→ **Quoted text**
┄┄┄┄┄┄┄┄┄┄┄┄┄┄┄┄┄┄┄┄

5 factors of carwash cleaning - Professional Carwashing & Detailing

5 factors of carwash cleaning

These elements work together to produce clean, dry and shiny.

The main objective for every carwash operator is to produce the cleanest, driest and shiniest cars possible in a timely manner every single time a car is washed. In order to reach this goal, the entire carwash must work in synergy at all times.

There are five critical factors when cleaning a vehicle: water quality, temperature, mechanical action, dwell time and chemistry. These five factors vary and are not equal at each individual carwash. When one is diminished, one or more of the other factors will need to be increased to obtain the clean, dry, and shiny vehicle. 

Water quality

Water quality can be broken down into two separate sections: water hardness and total dissolved solids (TDS). Water hardness is the amount of calcium and magnesium salts in the water, and it plays a critical role in achieving a clean, dry and shiny vehicle. As a rule, each grain of hardness diminishes the effect of detergents by 5%. 

TDS represents the total concentration of dissolved substances in water and is typically measured in parts per million (ppm). Water high in TDS (above 30 ppm) will leave white spots on the car after the water has dried. Spot-free water is usually considered anything below 20 ppm. 

It is imperative to have high quality water, as no other factor of cleaning can truly offset poor water quality. 


Temperature can be broken into three parts: ambient, vehicle and solution (ready-to-use chemical). 

Ambient temperature is very difficult to control unless the wash bay is completely indoors and temperature-controlled. A vehicle’s temperature can be very hot, especially in warmer climates, so a “cool down” application may help ensure that all chemicals are applied to the surface within a safe temperature range. 

The solution temperature is very important in some carwash models and less important in others. Most friction carwashes apply the ready-to-use solution at room temperature, but some touchless carwashes use heated water to help the chemistry work more efficiently due to less mechanical action being available.

┄┄┄┄┄┄┄┄┄┄┄┄┄┄┄┄┄┄┄┄

Data drawn from a collection

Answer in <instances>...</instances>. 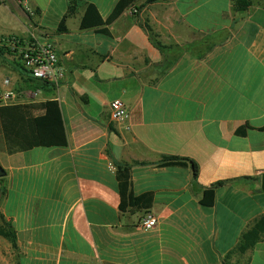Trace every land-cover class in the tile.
Here are the masks:
<instances>
[{"label":"crops","instance_id":"crops-1","mask_svg":"<svg viewBox=\"0 0 264 264\" xmlns=\"http://www.w3.org/2000/svg\"><path fill=\"white\" fill-rule=\"evenodd\" d=\"M118 1L0 0V93L57 101L67 138L11 154L0 142V228L14 235L0 236V264H264V0H138L106 34L80 28L86 5L105 22ZM10 36L53 45L57 86L28 77ZM115 99L125 124L110 119ZM168 157L195 163L196 178L189 164L158 166ZM119 166L149 209L121 210ZM145 211L157 217L149 231Z\"/></svg>","mask_w":264,"mask_h":264},{"label":"trees","instance_id":"trees-1","mask_svg":"<svg viewBox=\"0 0 264 264\" xmlns=\"http://www.w3.org/2000/svg\"><path fill=\"white\" fill-rule=\"evenodd\" d=\"M138 0H119L114 7L107 21H103L96 7L92 4L86 5L84 15L80 22L82 30H94L96 33L106 34L107 30L103 27L106 23L115 20L123 11L131 7ZM152 3L157 0H147ZM76 3L71 2L67 12L59 23V31L64 32L65 20L74 14ZM145 29L151 36L153 44L158 50L164 47L154 39L151 29L145 24ZM29 77V76H28ZM30 78V77H29ZM31 79V78H30ZM33 80V79H31ZM43 82V81H42ZM251 128L248 125L240 126L235 134L245 137ZM264 132V127L258 129ZM0 142L3 144V150L7 153L24 152L33 148H63L67 146V138L61 116L59 104L55 100H49L40 103L0 105ZM190 165L193 177L197 176V166L195 163L186 159L177 157H168L163 159L158 166H186ZM117 179L120 196V208L126 207L140 209H149L152 203V195L145 193L139 196H133L130 191L129 170L126 166L117 168ZM246 180V179H245ZM222 183L203 191L201 205L205 207L213 206L215 199V188ZM2 194L0 193V196ZM262 220L255 223L249 230L242 234L237 251L240 253L253 247L259 239L258 232ZM8 226L0 228V236L7 238L14 245V235L8 230Z\"/></svg>","mask_w":264,"mask_h":264},{"label":"built area","instance_id":"built-area-1","mask_svg":"<svg viewBox=\"0 0 264 264\" xmlns=\"http://www.w3.org/2000/svg\"><path fill=\"white\" fill-rule=\"evenodd\" d=\"M135 12V11H133ZM9 49L17 55L21 68L27 75L37 81H47L55 86L63 78V69L58 64L57 54L52 44H40L36 41H25L17 36L6 39ZM5 84L8 81L4 82ZM16 104V95L11 90L0 93V105ZM110 119L118 124H125L129 118V111L120 99L109 103ZM114 170L113 165H109ZM157 225V217L150 211H145L140 219V228L149 231Z\"/></svg>","mask_w":264,"mask_h":264},{"label":"water","instance_id":"water-1","mask_svg":"<svg viewBox=\"0 0 264 264\" xmlns=\"http://www.w3.org/2000/svg\"><path fill=\"white\" fill-rule=\"evenodd\" d=\"M4 175V171L0 167V177Z\"/></svg>","mask_w":264,"mask_h":264}]
</instances>
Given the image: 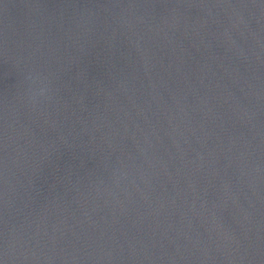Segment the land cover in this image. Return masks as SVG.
Instances as JSON below:
<instances>
[{
    "label": "water",
    "instance_id": "water-1",
    "mask_svg": "<svg viewBox=\"0 0 264 264\" xmlns=\"http://www.w3.org/2000/svg\"><path fill=\"white\" fill-rule=\"evenodd\" d=\"M0 264H264V0H0Z\"/></svg>",
    "mask_w": 264,
    "mask_h": 264
}]
</instances>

┄┄┄┄┄┄┄┄┄┄┄┄┄┄┄┄┄┄┄┄

→ **Your tasks**
**a)** Please extract the passage of the carwash cleaning article from "Water quality can" up to and including "below 20 ppm.".
**b)** According to the carwash cleaning article, by how much does each grain of water hardness reduce the effect of detergents?
**c)** Write what comes next in the carwash cleaning article, starting after its final sentence.
The items have no connection to the carwash cleaning article.

→ **Answers given**
**a)**
Water quality can be broken down into two separate sections: water hardness and total dissolved solids (TDS). Water hardness is the amount of calcium and magnesium salts in the water, and it plays a critical role in achieving a clean, dry and shiny vehicle. As a rule, each grain of hardness diminishes the effect of detergents by 5%. 

TDS represents the total concentration of dissolved substances in water and is typically measured in parts per million (ppm). Water high in TDS (above 30 ppm) will leave white spots on the car after the water has dried. Spot-free water is usually considered anything below 20 ppm.

**b)** By 5%.

**c)**
In addition, extreme cold water will decrease the foaming action of cleaning solutions. Furthermore, most cleaning solutions see a point of diminishing returns somewhere around 120 degrees and may even cause harm to vehicle surfaces at higher temperatures. 

Related: How to prepare a carwash for winter

Mechanical action

Mechanical action is any object or force that is used to remove soil from the vehicle’s surface. In modern carwashes, there are two types of mechanical action: friction and high-pressure water. 

Prep brushes, wraps, mitters, top brushes, etc., represent different types of friction that are used in today’s washes. As a rule, the more friction that one has available, the less important other factors are, except for water quality. 

An alternative form of mechanical action is high-pressure water, which is generally measured in pounds per square inch (psi). Typically, touch-free machines apply high-pressure rinses between 1,000 to 1,200 psi. Chemistry and temperature become very important in touch-free cleaning, as the high-pressure rinse does not equal most friction applications. In order to aid in this process, other factors of cleaning need to work in synergy. 


Time is something that is very limited in most carwashes, but is a very important part of the cleaning process. Dwell time is critical, particularly when utilizing touch-free washing or when cleaning organic matter, such as bugs and tree sap, in any carwash model. 

In general, dwell time increases detergent efficiency and cleaning ability, whereas too little time will diminish efficiency. The timing of your equipment is imperative as well. It needs to work in synergy with the detergent, sealant and drying chemical solutions. This ensures the optimal kinetic interaction between the chemical solution and the soil being removed from the vehicle. 


Chemistry cleaning is the reaction between the solution and soils and the ability of the solution to remove them. Alkaline cleaners are cleaners with a pH over 7, and acidic cleaners are cleaners with a pH below 7. 

As a rule, alkaline cleaners are the best cleaners and can be used as stand-alone cleaners or in conjunction with acidic cleaners. They clean organic soils (bugs, dirt, clays, oils, fluids, tree sap, bird droppings, etc.). Acidic cleaners remove inorganic soils (dirt, clays, salts, rust and oxides). 

It is imperative to use the correct cleaner at the correct dilution ratio and to remember that each chemical has a point of diminishing returns. Always consult with your chemical manufacturer or distributor to ensure the chemicals are being applied at the correct ratio. 

Related: 5 factors of carwash chemicals

Too much chemical can be expensive and very harmful, and too little will result in less than desirable finished products. You should also ensure that your chemicals are safe for the environment and meet all Occupational Health and Safety Administration (OSHA), Environmental Protection Agency (EPA), local and state standards. A reputable chemical manufacturer with on-staff chemists will be up-to-date with current and ever-changing regulations and can provide all documentation needed to ensure compliancy.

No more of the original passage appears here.